JpGU-AGU Joint Meeting 2017

Presentation information

[EE] Oral

S (Solid Earth Sciences) » S-SS Seismology

[S-SS04] [EE] Subduction zone dynamics from regular earthquakes through slow earthquakes to creep

Wed. May 24, 2017 1:45 PM - 3:15 PM A10 (Tokyo Bay Makuhari Hall)

convener:Kyuichi Kanagawa(Graduate School of Science, Chiba University), Kazushige Obara(Earthquake Research Institute, The University of Tokyo), Demian M Saffer(Pennsylvania State University), Laura Wallace(University of Texas Institute for Geophysics), Chairperson:Kohtaro Ujiie(Graduate School of Life and Environmental Sciences, University of Tsukuba), Chairperson:Kyuichi Kanagawa(Graduate School of Science, Chiba University)

1:45 PM - 2:00 PM

[SSS04-13] Frontal thrust activity of the Nankai accretionary prism off the Kii Peninsula

*Gaku Kimura1, Harold Tobin2, Masataka Kinoshita3 (1.Tokyo University of Marine Science and Technology, 2.University of Wisconsin-Madison, 3.Earthquake Research Institute, The University of Tokyo)

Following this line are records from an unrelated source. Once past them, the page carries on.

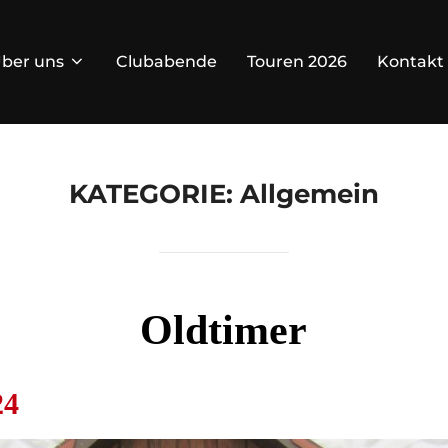
ber uns
Clubabende
Touren 2026
Kontakt
KATEGORIE:
Allgemein
Oldtimer
24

The Nankai accretionary prism was developed since ~6Ma and the growth has been accelerated after ~2Ma. Seismic reflection profiles at the toe of the prism clearly present frontal thrust ramping up and making an axial thrust of the anticline (Figure). The fault analyses recovered from the basal decollement document that the slip along the fault was seismo-tsunamigenic high velocity because the frictional heating is clear although the specific age of the slip is unclear. The evidence of the fast slip is similar to that of the rupture and the slip propagation of the plate boundary megathrust and resulted in the disastrous tsunami in the 2011 Tohoku earthquake.
The drilling into the prism and a core-log-seismic integration study of axial thrust of the anticline document that the frontal thrusting would have started within several hundred thousand year ago because the anticline controlled sedimentation appears to have started concurrently with the start of frontal anticline. The balanced cross section profiling presents horizontal shortening of frontal prism is about ~380m. Historical record of the Nankai Earthquake since seventh century presents at least ten times with mean recurrence time is ~150 years. The largest earthquake and tsunami was M8.4 earthquake 1707. Geological records from the sediments in the ponds near the coast facing to the Pacific ocean show the tsunami deposits for about 3,000 years and suggests 300~700 recurrence of large tsunami like the1707 earthquake.
~500 m horizontal shortening of the frontal prism is cleared. Assuming the shortening took place since 500,000 years ago as inferred from the drilling data, and the shortening was concentrated along the slip on the frontal thrust dipping at 20 degree recurring at ~500 years interval, each slip is estimated to be ~0.54 m, which would have been partitioned with the plate convergence along the basal decollement. This amount would be larger if the slip recurrence intervals are longer. Vertical uplift from the anticlinal geometry requires the same amount as the slip.
Seismo-tsunamigenic slip along the decollement is already documented but fault mechanism along the branched frontal thrust is not cleared yet. This hypothetical slip estimation and fault mechanism have to be checked by fault analysis in more detail.